**Written task**:
Extract the portion of the Bermudian sound text between "Perhaps the most" and "the anthemic tune.", inclusive, copying it word for word.

**Text**:
--- START ---

Perhaps the most Bermudian ‘sounding’ song listed is ‘Gombey Warrior,’ which makes generous use of the Gombey drum rhythms we all grew up loving, adding to the unique feel of the anthemic tune.
Other uniquely Bermudian sounds include the whistling tree frogs that serenade our evenings, the clarion call of a Bermuda kite flying overhead, and the melodic timbre of our wonderfully rare, and precious, Bermudian accent.
Local singer Joy Barnum struggles with the question of a Bermudian ‘sound,’ but she does concede that infusing local noises into our music can be magical: “I don’t think there’s one particular Bermudian sound. If you’re Bermudian, and you create, then your work, i.e., creation, will be Bermudian.
“I do believe the Gombeys, and singing frogs, to be a uniquely Bermudian sound. I’ve only recorded once and had the tree frog sounds in the recording; I loved it!”

--- END ---

**Stored items**:

--- START ---

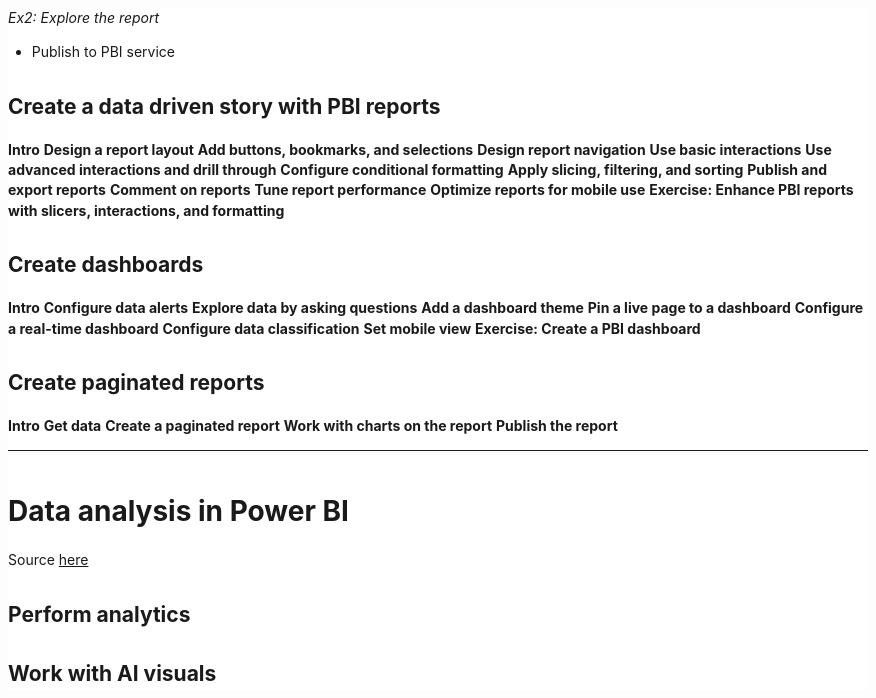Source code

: *Ex2: Explore the report*

* Publish to PBI service
  
## Create a data driven story with PBI reports

**Intro**
**Design a report layout**
**Add buttons, bookmarks, and selections**
**Design report navigation**
**Use basic interactions**
**Use advanced interactions and drill through**
**Configure conditional formatting**
**Apply slicing, filtering, and sorting**
**Publish and export reports**
**Comment on reports**
**Tune report performance**
**Optimize reports for mobile use**
**Exercise: Enhance PBI reports with slicers, interactions, and formatting**

## Create dashboards

**Intro**
**Configure data alerts**
**Explore data by asking questions**
**Add a dashboard theme**
**Pin a live page to a dashboard**
**Configure a real-time dashboard**
**Configure data classification**
**Set mobile view**
**Exercise: Create a PBI dashboard**

## Create paginated reports

**Intro**
**Get data**
**Create a paginated report**
**Work with charts on the report**
**Publish the report**

***

# Data analysis in Power BI

Source [here](https://learn.microsoft.com/en-us/training/paths/perform-analytics-power-bi/)

## Perform analytics
## Work with AI visuals
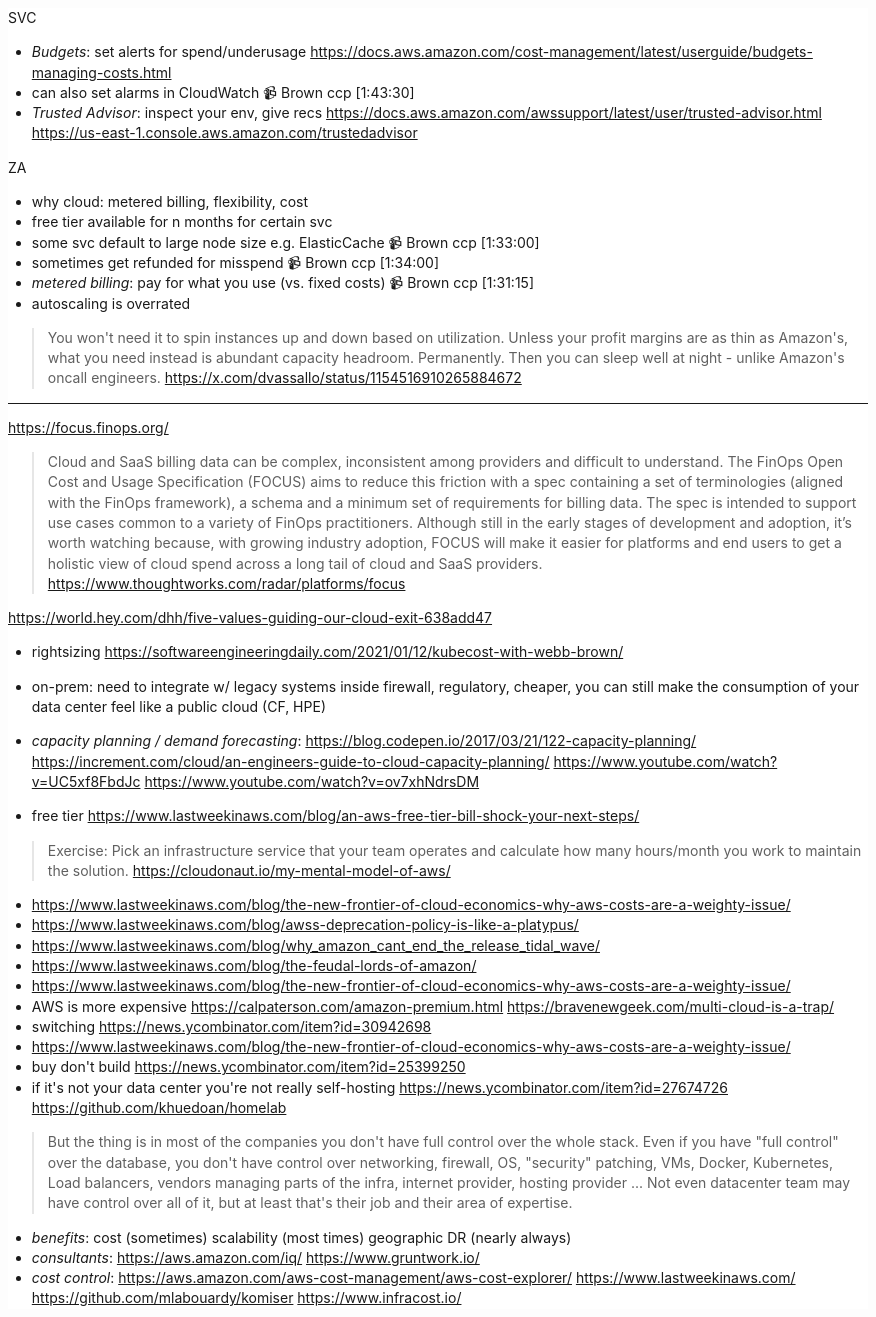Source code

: SVC
* _Budgets_: set alerts for spend/underusage https://docs.aws.amazon.com/cost-management/latest/userguide/budgets-managing-costs.html
* can also set alarms in CloudWatch 📹 Brown ccp [1:43:30]
* _Trusted Advisor_: inspect your env, give recs https://docs.aws.amazon.com/awssupport/latest/user/trusted-advisor.html https://us-east-1.console.aws.amazon.com/trustedadvisor

ZA
* why cloud: metered billing, flexibility, cost
* free tier available for n months for certain svc
* some svc default to large node size e.g. ElasticCache 📹 Brown ccp [1:33:00]
* sometimes get refunded for misspend 📹 Brown ccp [1:34:00]
* _metered billing_: pay for what you use (vs. fixed costs) 📹 Brown ccp [1:31:15]
* autoscaling is overrated
> You won't need it to spin instances up and down based on utilization. Unless your profit margins are as thin as Amazon's, what you need instead is abundant capacity headroom. Permanently. Then you can sleep well at night - unlike Amazon's oncall engineers. https://x.com/dvassallo/status/1154516910265884672

---

https://focus.finops.org/
> Cloud and SaaS billing data can be complex, inconsistent among providers and difficult to understand. The FinOps Open Cost and Usage Specification (FOCUS) aims to reduce this friction with a spec containing a set of terminologies (aligned with the FinOps framework), a schema and a minimum set of requirements for billing data. The spec is intended to support use cases common to a variety of FinOps practitioners. Although still in the early stages of development and adoption, it’s worth watching because, with growing industry adoption, FOCUS will make it easier for platforms and end users to get a holistic view of cloud spend across a long tail of cloud and SaaS providers. https://www.thoughtworks.com/radar/platforms/focus

https://world.hey.com/dhh/five-values-guiding-our-cloud-exit-638add47
* rightsizing https://softwareengineeringdaily.com/2021/01/12/kubecost-with-webb-brown/
* on-prem: need to integrate w/ legacy systems inside firewall, regulatory, cheaper, you can still make the consumption of your data center feel like a public cloud (CF, HPE)
* _capacity planning / demand forecasting_: https://blog.codepen.io/2017/03/21/122-capacity-planning/ https://increment.com/cloud/an-engineers-guide-to-cloud-capacity-planning/ https://www.youtube.com/watch?v=UC5xf8FbdJc https://www.youtube.com/watch?v=ov7xhNdrsDM

* free tier https://www.lastweekinaws.com/blog/an-aws-free-tier-bill-shock-your-next-steps/
> Exercise: Pick an infrastructure service that your team operates and calculate how many hours/month you work to maintain the solution. https://cloudonaut.io/my-mental-model-of-aws/
* https://www.lastweekinaws.com/blog/the-new-frontier-of-cloud-economics-why-aws-costs-are-a-weighty-issue/
* https://www.lastweekinaws.com/blog/awss-deprecation-policy-is-like-a-platypus/
* https://www.lastweekinaws.com/blog/why_amazon_cant_end_the_release_tidal_wave/
* https://www.lastweekinaws.com/blog/the-feudal-lords-of-amazon/
* https://www.lastweekinaws.com/blog/the-new-frontier-of-cloud-economics-why-aws-costs-are-a-weighty-issue/
* AWS is more expensive https://calpaterson.com/amazon-premium.html https://bravenewgeek.com/multi-cloud-is-a-trap/
* switching https://news.ycombinator.com/item?id=30942698
* https://www.lastweekinaws.com/blog/the-new-frontier-of-cloud-economics-why-aws-costs-are-a-weighty-issue/
* buy don't build https://news.ycombinator.com/item?id=25399250
* if it's not your data center you're not really self-hosting https://news.ycombinator.com/item?id=27674726 https://github.com/khuedoan/homelab
> But the thing is in most of the companies you don't have full control over the whole stack. Even if you have "full control" over the database, you don't have control over networking, firewall, OS, "security" patching, VMs, Docker, Kubernetes, Load balancers, vendors managing parts of the infra, internet provider, hosting provider ... Not even datacenter team may have control over all of it, but at least that's their job and their area of expertise.
* _benefits_: cost (sometimes) scalability (most times) geographic DR (nearly always)
* _consultants_: https://aws.amazon.com/iq/ https://www.gruntwork.io/
* _cost control_: https://aws.amazon.com/aws-cost-management/aws-cost-explorer/ https://www.lastweekinaws.com/ https://github.com/mlabouardy/komiser https://www.infracost.io/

--- END ---

**Result of the task**:
Perhaps the most Bermudian ‘sounding’ song listed is ‘Gombey Warrior,’ which makes generous use of the Gombey drum rhythms we all grew up loving, adding to the unique feel of the anthemic tune.